Recorded data
■ ■ ■ ■

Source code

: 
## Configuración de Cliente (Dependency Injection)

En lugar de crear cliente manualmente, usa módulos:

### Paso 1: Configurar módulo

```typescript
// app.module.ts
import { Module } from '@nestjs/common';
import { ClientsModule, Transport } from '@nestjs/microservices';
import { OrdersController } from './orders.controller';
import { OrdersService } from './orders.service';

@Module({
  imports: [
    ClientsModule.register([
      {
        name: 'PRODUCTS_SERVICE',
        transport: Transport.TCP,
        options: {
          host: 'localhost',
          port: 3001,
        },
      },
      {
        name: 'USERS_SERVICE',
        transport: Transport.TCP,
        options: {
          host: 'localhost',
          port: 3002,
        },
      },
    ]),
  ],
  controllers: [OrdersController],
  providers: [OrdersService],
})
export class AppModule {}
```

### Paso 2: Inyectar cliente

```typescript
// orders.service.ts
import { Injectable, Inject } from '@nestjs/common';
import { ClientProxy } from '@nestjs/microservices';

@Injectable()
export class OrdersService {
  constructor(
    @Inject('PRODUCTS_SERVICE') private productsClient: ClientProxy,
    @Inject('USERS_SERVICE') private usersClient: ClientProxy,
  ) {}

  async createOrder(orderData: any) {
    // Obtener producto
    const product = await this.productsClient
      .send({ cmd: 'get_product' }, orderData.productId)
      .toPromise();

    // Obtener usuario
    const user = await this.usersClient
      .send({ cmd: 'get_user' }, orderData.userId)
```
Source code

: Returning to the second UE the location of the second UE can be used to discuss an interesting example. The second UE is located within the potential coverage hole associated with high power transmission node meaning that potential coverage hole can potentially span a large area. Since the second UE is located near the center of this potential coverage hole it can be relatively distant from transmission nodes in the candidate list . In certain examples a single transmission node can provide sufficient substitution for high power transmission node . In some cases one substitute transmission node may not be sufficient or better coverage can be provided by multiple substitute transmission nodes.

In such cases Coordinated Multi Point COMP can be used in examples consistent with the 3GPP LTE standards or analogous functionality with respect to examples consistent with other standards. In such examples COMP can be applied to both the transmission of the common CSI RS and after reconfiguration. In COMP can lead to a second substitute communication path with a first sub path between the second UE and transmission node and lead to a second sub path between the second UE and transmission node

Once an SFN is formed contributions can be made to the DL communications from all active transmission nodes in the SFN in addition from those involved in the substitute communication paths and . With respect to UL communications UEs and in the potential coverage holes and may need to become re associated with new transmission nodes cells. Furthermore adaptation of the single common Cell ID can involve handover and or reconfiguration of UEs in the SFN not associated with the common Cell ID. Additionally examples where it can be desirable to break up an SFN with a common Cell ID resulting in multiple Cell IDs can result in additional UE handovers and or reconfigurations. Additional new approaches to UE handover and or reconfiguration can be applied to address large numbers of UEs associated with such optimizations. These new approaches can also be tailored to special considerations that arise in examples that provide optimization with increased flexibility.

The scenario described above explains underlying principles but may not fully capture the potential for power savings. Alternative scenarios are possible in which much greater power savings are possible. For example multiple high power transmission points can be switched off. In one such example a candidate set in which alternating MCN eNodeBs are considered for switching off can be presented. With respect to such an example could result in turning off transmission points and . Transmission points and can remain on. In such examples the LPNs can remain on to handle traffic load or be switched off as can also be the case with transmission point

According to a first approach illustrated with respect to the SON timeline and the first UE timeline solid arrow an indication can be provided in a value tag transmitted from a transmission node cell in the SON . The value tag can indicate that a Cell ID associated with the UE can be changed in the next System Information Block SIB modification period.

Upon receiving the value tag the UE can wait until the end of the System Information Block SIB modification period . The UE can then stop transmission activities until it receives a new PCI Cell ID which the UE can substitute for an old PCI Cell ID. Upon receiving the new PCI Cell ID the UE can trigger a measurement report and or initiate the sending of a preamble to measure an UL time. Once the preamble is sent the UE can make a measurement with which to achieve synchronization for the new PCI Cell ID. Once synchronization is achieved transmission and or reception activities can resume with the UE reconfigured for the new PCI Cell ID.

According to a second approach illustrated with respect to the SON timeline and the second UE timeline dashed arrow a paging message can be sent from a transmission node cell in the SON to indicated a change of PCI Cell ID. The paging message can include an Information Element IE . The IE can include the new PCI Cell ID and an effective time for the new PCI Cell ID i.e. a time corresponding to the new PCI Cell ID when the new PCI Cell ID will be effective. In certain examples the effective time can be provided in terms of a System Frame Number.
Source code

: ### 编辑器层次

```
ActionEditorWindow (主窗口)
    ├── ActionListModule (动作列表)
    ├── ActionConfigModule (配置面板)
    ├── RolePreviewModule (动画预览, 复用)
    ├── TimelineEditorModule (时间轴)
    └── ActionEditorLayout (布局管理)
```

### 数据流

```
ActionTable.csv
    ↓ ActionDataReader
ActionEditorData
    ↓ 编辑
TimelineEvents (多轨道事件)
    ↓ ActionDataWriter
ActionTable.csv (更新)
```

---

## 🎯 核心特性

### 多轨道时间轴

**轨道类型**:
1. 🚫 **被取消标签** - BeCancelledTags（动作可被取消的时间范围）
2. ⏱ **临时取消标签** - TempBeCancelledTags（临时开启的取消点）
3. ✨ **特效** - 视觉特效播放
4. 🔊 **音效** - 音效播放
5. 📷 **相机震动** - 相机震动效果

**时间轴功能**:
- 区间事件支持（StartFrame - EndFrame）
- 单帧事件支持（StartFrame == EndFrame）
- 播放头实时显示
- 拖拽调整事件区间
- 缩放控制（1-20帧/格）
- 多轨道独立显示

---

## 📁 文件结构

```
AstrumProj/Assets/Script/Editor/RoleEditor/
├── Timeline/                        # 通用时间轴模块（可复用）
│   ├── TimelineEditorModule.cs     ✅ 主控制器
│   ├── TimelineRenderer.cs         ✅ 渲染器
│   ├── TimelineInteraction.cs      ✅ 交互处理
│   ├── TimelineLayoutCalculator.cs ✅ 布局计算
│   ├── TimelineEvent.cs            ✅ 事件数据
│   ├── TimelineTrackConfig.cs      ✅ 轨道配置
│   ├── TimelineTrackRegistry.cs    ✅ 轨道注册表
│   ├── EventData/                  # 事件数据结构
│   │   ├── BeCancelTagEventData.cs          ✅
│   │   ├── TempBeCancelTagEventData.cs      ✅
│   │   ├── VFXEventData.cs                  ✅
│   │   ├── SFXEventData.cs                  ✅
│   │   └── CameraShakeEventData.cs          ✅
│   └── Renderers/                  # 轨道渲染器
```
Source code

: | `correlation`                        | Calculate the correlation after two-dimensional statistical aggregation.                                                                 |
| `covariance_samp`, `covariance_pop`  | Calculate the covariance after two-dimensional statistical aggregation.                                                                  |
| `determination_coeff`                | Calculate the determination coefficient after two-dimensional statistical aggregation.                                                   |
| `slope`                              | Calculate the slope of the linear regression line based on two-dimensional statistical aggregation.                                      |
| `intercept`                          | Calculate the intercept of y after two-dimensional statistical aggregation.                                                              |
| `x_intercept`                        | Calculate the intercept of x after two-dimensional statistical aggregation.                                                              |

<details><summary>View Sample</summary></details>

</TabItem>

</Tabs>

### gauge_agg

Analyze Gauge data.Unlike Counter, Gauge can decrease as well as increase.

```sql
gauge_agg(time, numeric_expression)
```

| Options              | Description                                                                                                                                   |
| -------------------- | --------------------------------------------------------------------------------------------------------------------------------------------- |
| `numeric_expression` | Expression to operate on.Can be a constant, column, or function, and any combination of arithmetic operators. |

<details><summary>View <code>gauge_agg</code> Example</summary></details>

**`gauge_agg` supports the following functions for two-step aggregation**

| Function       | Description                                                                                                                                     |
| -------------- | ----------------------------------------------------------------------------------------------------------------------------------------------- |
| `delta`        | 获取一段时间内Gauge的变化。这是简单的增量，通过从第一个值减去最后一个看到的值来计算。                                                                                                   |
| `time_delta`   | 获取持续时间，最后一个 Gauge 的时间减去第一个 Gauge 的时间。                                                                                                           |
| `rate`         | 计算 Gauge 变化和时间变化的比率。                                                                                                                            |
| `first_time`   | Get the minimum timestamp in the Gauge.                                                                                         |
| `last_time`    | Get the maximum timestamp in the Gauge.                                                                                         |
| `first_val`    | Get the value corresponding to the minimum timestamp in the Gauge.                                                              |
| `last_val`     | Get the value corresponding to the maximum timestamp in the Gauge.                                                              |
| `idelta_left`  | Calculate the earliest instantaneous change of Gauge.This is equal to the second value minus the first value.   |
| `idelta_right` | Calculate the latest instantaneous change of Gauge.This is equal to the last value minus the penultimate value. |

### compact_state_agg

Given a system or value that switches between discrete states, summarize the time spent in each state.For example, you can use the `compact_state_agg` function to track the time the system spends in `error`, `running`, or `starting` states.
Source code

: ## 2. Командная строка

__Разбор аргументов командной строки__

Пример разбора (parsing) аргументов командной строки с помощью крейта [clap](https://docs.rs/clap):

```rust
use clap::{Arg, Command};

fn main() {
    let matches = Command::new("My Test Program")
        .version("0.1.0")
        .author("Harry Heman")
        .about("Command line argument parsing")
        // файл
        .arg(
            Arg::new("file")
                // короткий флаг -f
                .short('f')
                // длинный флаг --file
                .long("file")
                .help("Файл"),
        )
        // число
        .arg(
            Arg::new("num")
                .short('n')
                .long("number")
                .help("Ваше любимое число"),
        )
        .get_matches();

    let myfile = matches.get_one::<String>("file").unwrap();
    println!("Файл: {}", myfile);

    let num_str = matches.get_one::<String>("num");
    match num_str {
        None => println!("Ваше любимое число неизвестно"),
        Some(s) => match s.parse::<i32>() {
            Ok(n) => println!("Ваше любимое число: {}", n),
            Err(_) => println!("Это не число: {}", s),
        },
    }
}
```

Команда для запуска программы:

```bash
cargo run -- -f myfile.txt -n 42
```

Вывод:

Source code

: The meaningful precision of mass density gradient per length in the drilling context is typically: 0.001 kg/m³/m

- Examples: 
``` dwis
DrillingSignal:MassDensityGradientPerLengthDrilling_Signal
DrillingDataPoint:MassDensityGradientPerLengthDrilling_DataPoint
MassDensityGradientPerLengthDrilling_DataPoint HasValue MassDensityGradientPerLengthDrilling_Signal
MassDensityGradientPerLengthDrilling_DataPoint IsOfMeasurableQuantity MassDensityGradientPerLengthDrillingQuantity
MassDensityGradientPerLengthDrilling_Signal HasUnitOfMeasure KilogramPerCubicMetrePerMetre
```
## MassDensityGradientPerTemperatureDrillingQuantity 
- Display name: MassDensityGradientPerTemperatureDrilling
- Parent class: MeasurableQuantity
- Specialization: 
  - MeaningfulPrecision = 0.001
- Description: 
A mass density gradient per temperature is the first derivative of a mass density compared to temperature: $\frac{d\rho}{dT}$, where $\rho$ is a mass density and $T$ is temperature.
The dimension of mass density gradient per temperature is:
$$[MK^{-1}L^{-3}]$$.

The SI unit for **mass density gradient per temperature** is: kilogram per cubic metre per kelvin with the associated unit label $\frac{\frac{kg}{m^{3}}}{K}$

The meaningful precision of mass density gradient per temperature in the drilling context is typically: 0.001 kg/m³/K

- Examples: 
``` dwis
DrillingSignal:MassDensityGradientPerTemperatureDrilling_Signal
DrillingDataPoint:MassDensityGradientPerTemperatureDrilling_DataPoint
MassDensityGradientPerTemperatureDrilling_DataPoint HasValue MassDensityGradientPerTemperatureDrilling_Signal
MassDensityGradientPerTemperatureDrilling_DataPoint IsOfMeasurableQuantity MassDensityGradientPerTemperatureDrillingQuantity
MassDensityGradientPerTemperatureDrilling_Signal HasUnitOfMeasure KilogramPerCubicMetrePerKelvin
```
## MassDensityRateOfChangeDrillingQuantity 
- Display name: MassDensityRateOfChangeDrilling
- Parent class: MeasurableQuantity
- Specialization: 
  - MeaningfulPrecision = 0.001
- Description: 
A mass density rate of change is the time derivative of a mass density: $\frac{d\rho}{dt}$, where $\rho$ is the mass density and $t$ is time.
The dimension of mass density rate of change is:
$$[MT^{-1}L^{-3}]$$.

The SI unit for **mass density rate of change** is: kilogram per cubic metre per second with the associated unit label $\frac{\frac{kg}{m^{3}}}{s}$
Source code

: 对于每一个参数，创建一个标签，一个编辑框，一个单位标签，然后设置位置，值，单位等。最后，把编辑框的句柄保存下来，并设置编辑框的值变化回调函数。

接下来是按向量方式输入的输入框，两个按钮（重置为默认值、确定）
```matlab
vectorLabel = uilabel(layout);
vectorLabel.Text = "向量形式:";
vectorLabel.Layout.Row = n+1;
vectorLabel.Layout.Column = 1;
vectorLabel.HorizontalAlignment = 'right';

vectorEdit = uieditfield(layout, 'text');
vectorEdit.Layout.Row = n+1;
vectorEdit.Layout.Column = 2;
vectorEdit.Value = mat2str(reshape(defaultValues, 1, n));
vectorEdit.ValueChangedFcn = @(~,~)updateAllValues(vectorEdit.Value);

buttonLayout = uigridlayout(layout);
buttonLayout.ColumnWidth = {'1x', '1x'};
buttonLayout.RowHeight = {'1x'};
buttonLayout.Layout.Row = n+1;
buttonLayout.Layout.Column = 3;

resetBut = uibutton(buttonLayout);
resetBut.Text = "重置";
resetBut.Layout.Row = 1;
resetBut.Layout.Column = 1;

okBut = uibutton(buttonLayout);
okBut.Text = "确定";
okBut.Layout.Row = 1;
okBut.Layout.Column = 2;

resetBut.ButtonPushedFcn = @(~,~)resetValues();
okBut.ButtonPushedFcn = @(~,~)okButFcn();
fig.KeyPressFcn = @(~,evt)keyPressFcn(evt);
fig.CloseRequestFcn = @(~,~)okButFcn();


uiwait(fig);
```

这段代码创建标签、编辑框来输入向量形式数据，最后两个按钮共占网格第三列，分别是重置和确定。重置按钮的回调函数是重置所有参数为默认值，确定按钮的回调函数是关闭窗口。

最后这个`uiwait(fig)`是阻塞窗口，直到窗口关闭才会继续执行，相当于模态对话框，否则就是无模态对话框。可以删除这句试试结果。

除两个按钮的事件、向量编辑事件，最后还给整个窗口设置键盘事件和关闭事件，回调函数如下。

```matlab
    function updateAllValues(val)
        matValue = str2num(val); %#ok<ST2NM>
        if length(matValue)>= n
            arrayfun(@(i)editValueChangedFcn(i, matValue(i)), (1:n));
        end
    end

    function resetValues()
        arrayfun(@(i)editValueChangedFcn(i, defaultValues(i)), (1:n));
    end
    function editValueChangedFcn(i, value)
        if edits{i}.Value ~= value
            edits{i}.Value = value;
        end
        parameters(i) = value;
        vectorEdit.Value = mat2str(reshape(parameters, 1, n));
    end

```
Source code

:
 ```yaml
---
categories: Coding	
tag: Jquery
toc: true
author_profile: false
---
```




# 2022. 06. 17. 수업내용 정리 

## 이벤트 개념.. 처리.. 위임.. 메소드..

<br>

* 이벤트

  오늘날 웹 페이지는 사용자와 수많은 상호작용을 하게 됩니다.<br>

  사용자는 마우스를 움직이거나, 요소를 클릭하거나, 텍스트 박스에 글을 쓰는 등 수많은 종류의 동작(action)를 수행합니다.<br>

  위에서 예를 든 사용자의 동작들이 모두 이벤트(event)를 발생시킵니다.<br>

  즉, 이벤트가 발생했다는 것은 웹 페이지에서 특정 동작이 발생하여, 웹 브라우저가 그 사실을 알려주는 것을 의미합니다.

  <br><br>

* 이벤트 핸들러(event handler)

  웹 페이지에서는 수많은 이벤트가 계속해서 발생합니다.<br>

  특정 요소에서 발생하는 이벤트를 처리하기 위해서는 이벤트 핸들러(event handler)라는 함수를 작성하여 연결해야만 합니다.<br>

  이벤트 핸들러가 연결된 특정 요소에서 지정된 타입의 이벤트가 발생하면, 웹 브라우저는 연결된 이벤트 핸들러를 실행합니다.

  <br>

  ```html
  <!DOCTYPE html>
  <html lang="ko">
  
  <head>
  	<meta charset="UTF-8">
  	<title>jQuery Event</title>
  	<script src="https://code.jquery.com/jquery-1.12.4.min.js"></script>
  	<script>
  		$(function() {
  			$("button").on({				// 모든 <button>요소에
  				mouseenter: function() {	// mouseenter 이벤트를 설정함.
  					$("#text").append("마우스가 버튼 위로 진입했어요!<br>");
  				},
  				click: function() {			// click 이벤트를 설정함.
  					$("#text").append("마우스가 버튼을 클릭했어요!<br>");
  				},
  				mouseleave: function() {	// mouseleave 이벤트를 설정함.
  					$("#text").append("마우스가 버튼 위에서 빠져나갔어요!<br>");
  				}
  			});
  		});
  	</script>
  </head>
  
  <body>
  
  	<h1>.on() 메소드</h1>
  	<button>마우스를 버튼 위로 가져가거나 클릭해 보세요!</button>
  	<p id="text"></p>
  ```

■ ■ ■ ■

Exercise objective
The answer should be one number, the count of lines above that contain "usersClient".

Solution
2